Va in ogni caso certamente riconosciuto che, su un piano culturale, politico e persino linguistico, anche nelle politiche su Disabilità e DSA, si è passati dai concetti di “sostegno”, “supporto” e “inserimento”, verso un approccio basato sull’“inclusione”, che si occupa di tutte e tutti, per abbattere discriminazioni e diseguaglianze e dare valore alle unicità grazie a servizi di qualità, in un’ottica multidisciplinare. A oggi, lo sforzo è quello di istituire servizi non “solo” per rispondere alle esigenze degli studenti e studentesse con disabilità e DSA ma concepiti all’interno di una visione mirata allo sviluppo di un contesto universitario davvero centrato su una costante attenzione al diritto allo studio. Su questo punto la scelta di Sapienza di istituire un Comitato Tecnico Scientifico sulla Inclusione e sulle Diversità, di identificare un coordinamento tra politiche per l’orientamento e tutoraggio, per il counseling psicologico e su DSA e Disabilità, mostra chiaramente la visione della governance.
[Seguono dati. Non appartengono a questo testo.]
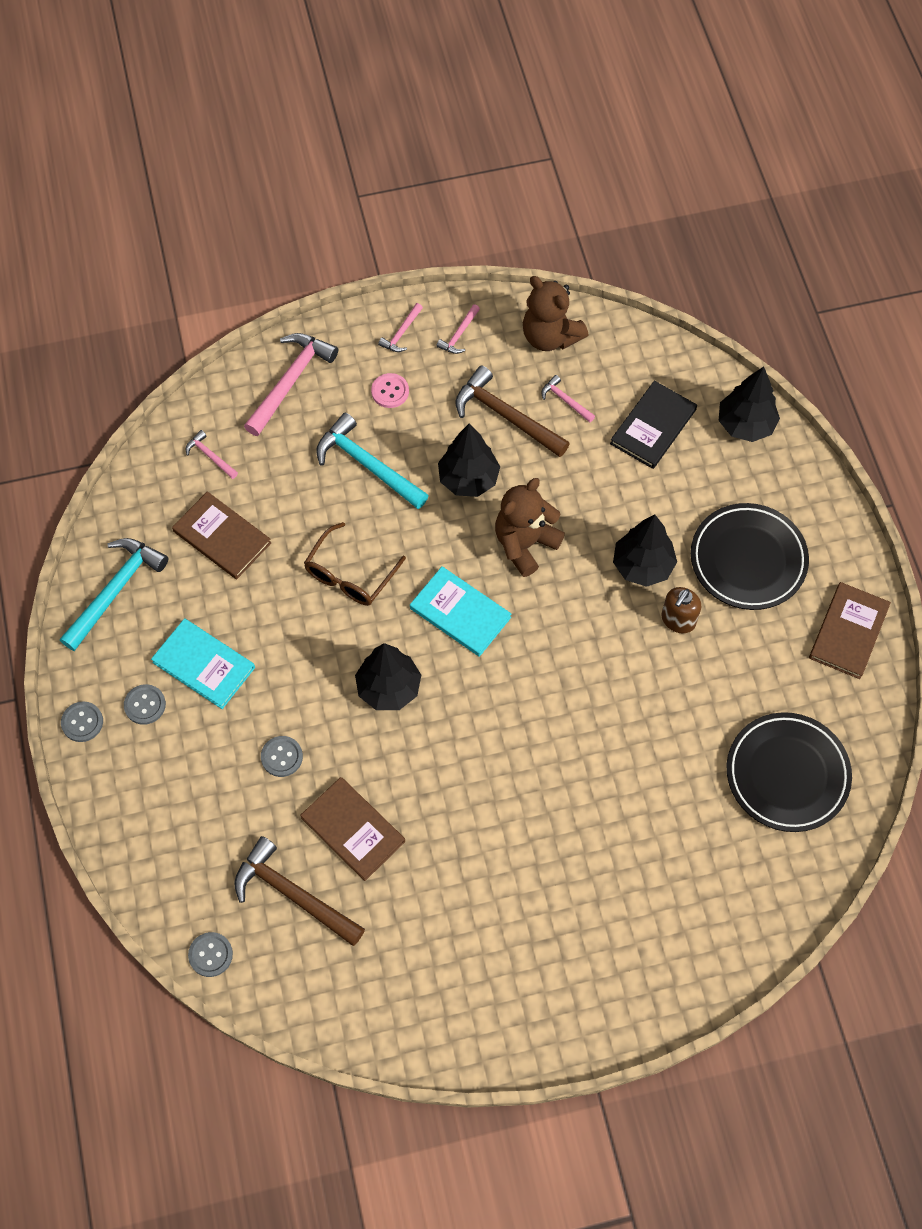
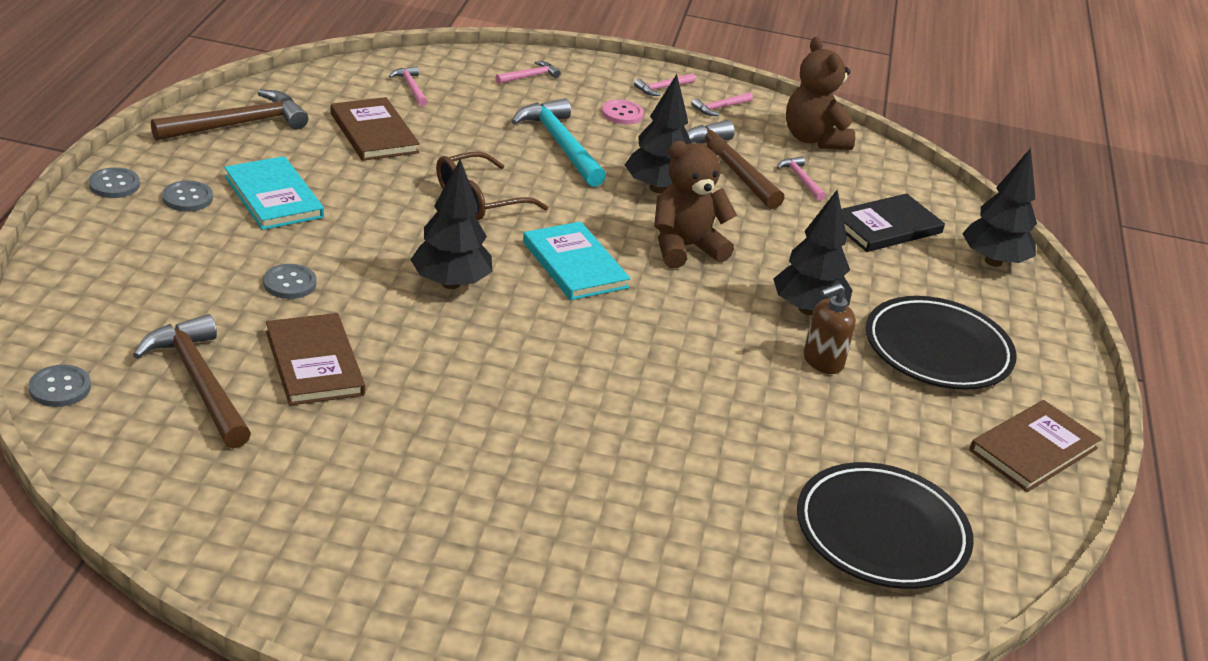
camera: 20 degrees right, 30 degrees down
(115, 590) = (238, 124): turquoise hammer -> brown hammer
(290, 381) = (529, 76): pink hammer -> pink hammer, size x0.49

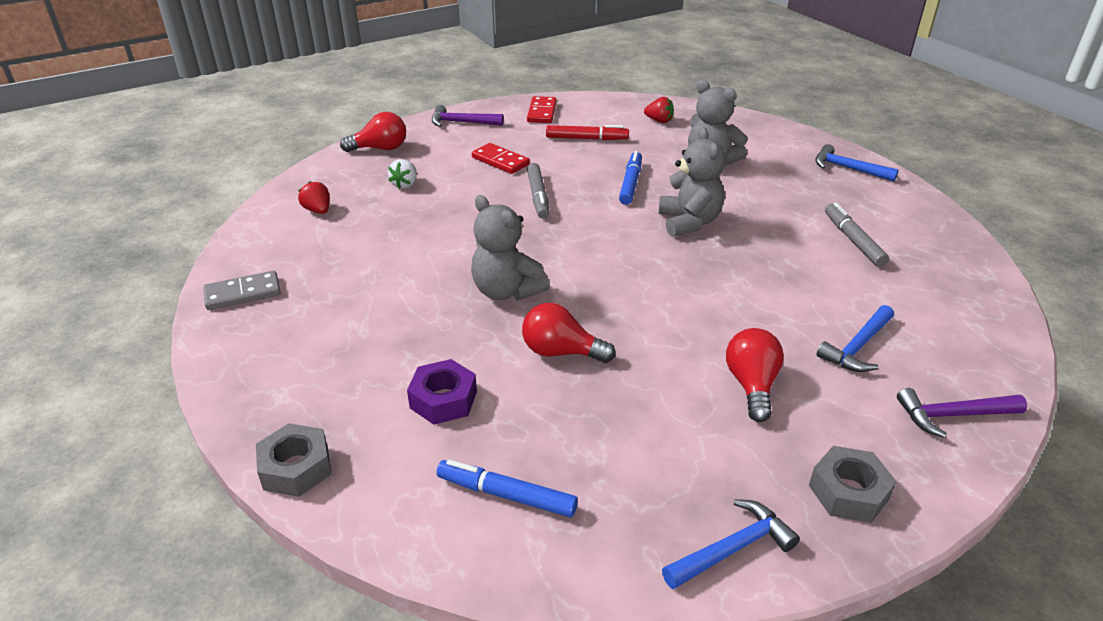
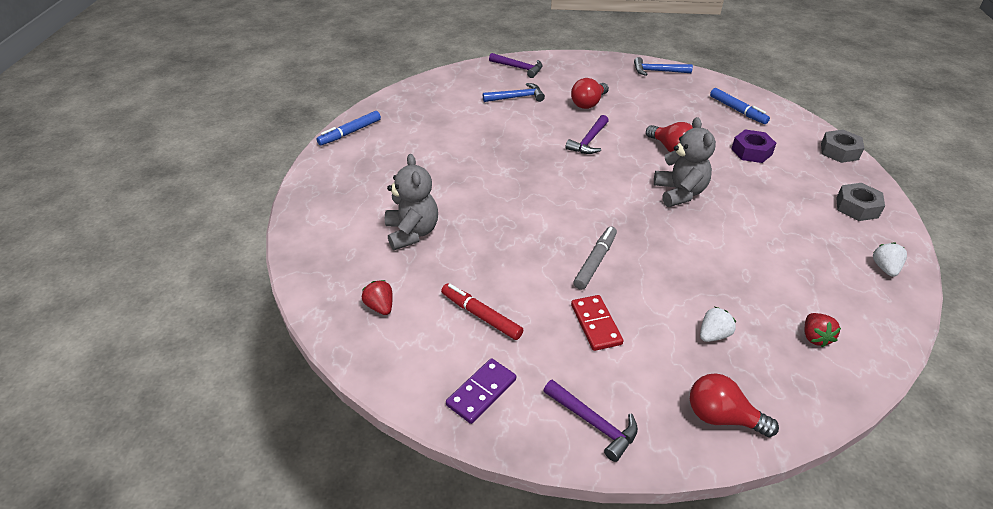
camera: 145 degrees left, 5 degrees up
(243, 293) = (885, 268): grey domino -> white strawberry
(541, 112) = (481, 392): red domino -> purple domino
(630, 183) = (505, 240): blue marker -> blue marker (350, 133)
(675, 316) = (589, 141): none -> purple hammer
(689, 222) = (506, 189): grey teddy bear -> none
(848, 168) = (329, 180): blue hammer -> none
(848, 492) = (595, 67): grey nut -> grey nut (857, 207)
(853, 240) = (426, 137): grey marker -> none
Nella International Classification of Functioning, Disability and Health, l’Organizzazione Mondiale della Sanità, definisce la disabilità come effetto della interazione non funzionale tra persone e ambiente. Dunque è sulla nostra capacità di progettare ambienti universitari capaci di interagire funzionalmente con le persone che dobbiamo riflettere. Ovviamente sono solo gli ambienti fisici a dovere essere ripensati in un’ottica di maggiore inclusione e accessibilità, ma anche quelli didattici, sociali, culturali. Con la pandemia e la conseguente necessità di ampliare la diffusione delle nuove tecnologie digitali, il panorama dei possibili servizi didattici a sostegno dell’inclusione verso l’orizzonte della multi-medialità e della multi-modalità di veicolazione dei contenuti si allarga ulteriormente, pur in presenza di ostacoli che tuttora ne rallentano la fattiva implementazione.
Sapienza, anche alla luce della sua “quarta missione” ha dunque scelto di collocare il tema nell’agenda e nel piano strategico della governance, inserendola nella cultura generale della inclusione e nelle più ampie politiche per la valorizzazione delle diversità̀. Questo però, come mostra chiaramente l’articolo di Caterina Lombardo in questo stesso numero, non ha però in nessun modo corrisposto a ridurre l’attenzione specifica sull’azione diretta alla risoluzione dei problemi specifici di studentesse e studenti con disabilità e DSA e sulla tutela dei loro diritti, bensì a riconoscere che non stiamo parlando di diritti specifici, ma di declinazioni specifiche di diritti di tutti e tutte.